Una alegación es el escrito mediante el cual una persona o entidad aporta datos o valoraciones de carácter fáctico o jurídico ante una administración o tribunal para defender sus derechos, intereses o postura dentro de un procedimiento administrativo o judicial.
Este documento es la principal herramienta de participación ciudadana, permitiendo a los interesados influir en la decisión final del órgano competente mediante la exposición de argumentos, pruebas o justificaciones. Según la Ley 39/2015, su presentación es un derecho fundamental que debe ser admitido siempre que se realice dentro de los plazos y cauces legalmente establecidos.
Un aviso fehaciente es una comunicación formal que acredita de forma indudable e irrefutable ante un tribunal o administración quién envía el mensaje, a quién va dirigido, qué contenido se transmite y la fecha y hora exacta de su envío o entrega.
Su valor principal radica en la inversión de la carga de la prueba: si se utiliza un medio certificado (como un burofax o un correo electrónico con sello de tiempo cualificado), el destinatario debe probar que el sistema falló o que no recibió el mensaje, en lugar de que el emisor deba demostrar que sí lo envió.
Esto es crucial en ámbitos legales, laborales y contractuales (como despidos, desahucios o reclamaciones de deuda) para evitar que la otra parte alegue "desconocimiento" o "falta de recepción".

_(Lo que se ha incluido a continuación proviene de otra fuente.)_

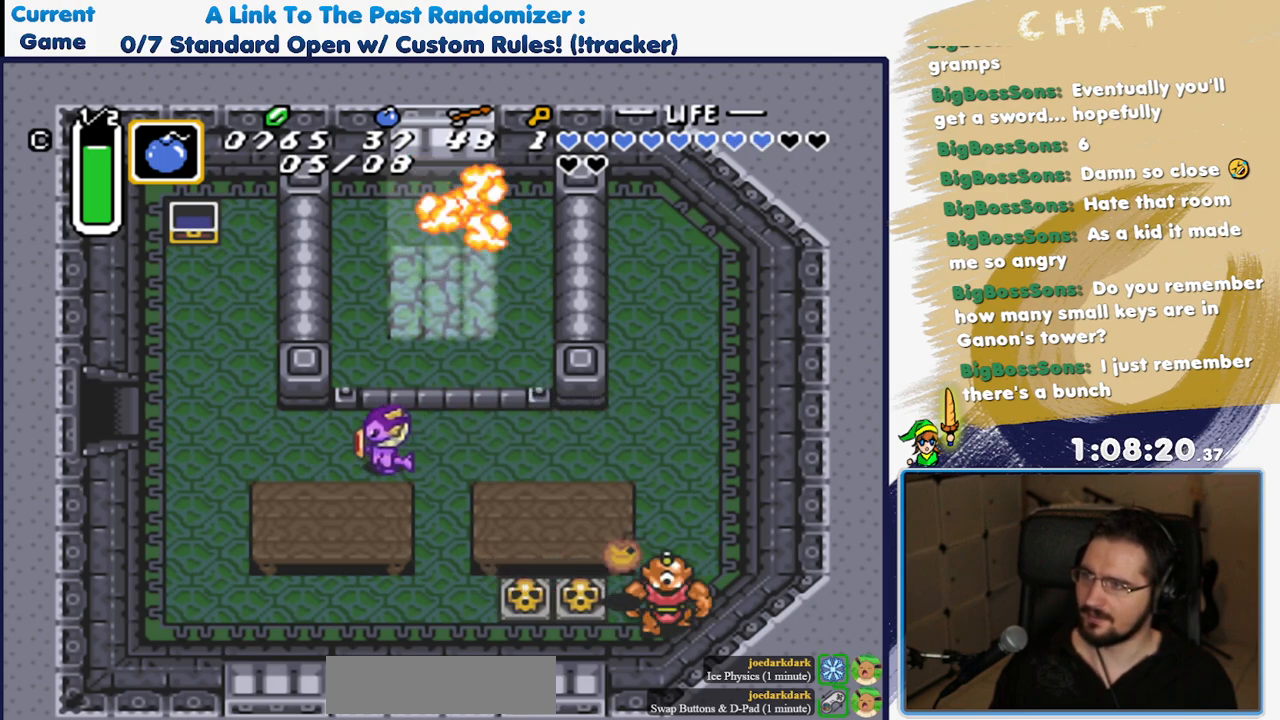
{"buttons": ["A"], "events": [[17, "Y", "down"], [167, "Y", "up"], [400, "A", "down"]]}
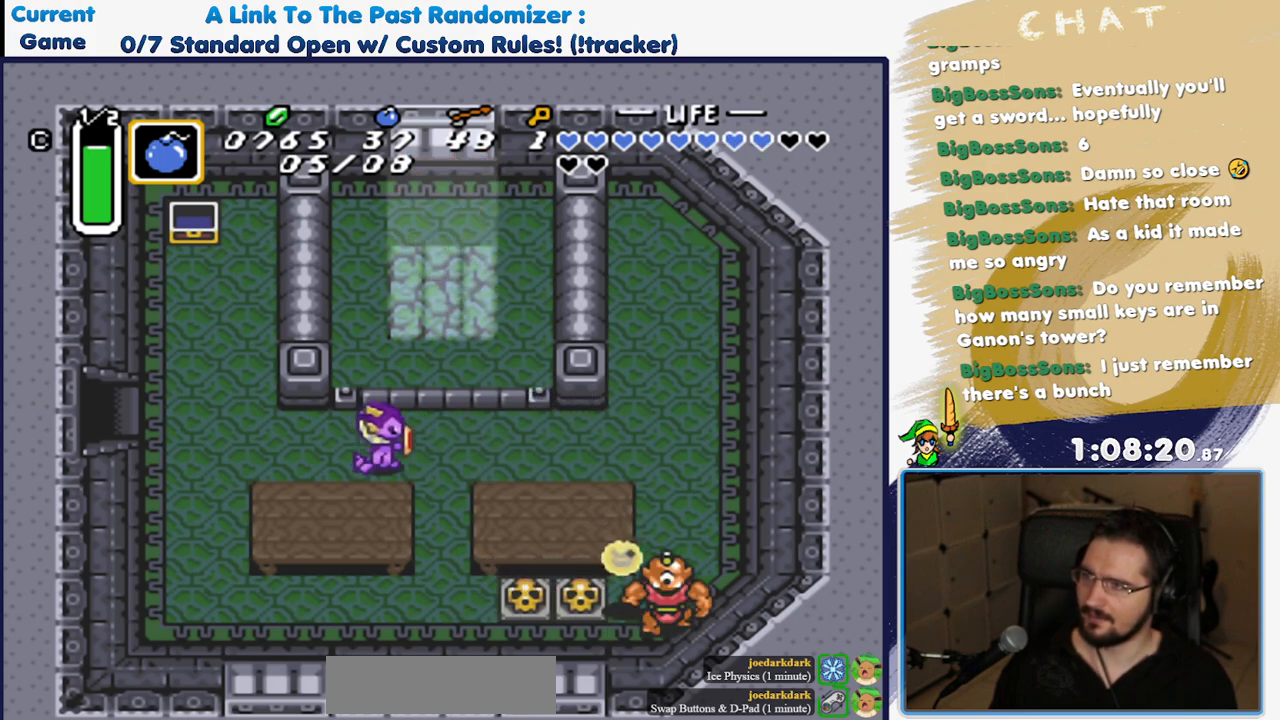
{"buttons": [], "events": [[283, "A", "up"]]}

A diferencia de los canales ordinarios, no se consideran fehacientes el correo electrónico estándar, el fax, el SMS o el mensaje de WhatsApp, ya que sus identidades son fácilmente falsificables y no garantizan la integridad criptográfica del contenido ni la identidad verificada de las partes.
Los métodos válidos suelen incluir el burofax (postal o electrónico), el requerimiento notarial o las notificaciones electrónicas certificadas emitidas por Prestadores de Servicios de Confianza bajo el reglamento eIDAS.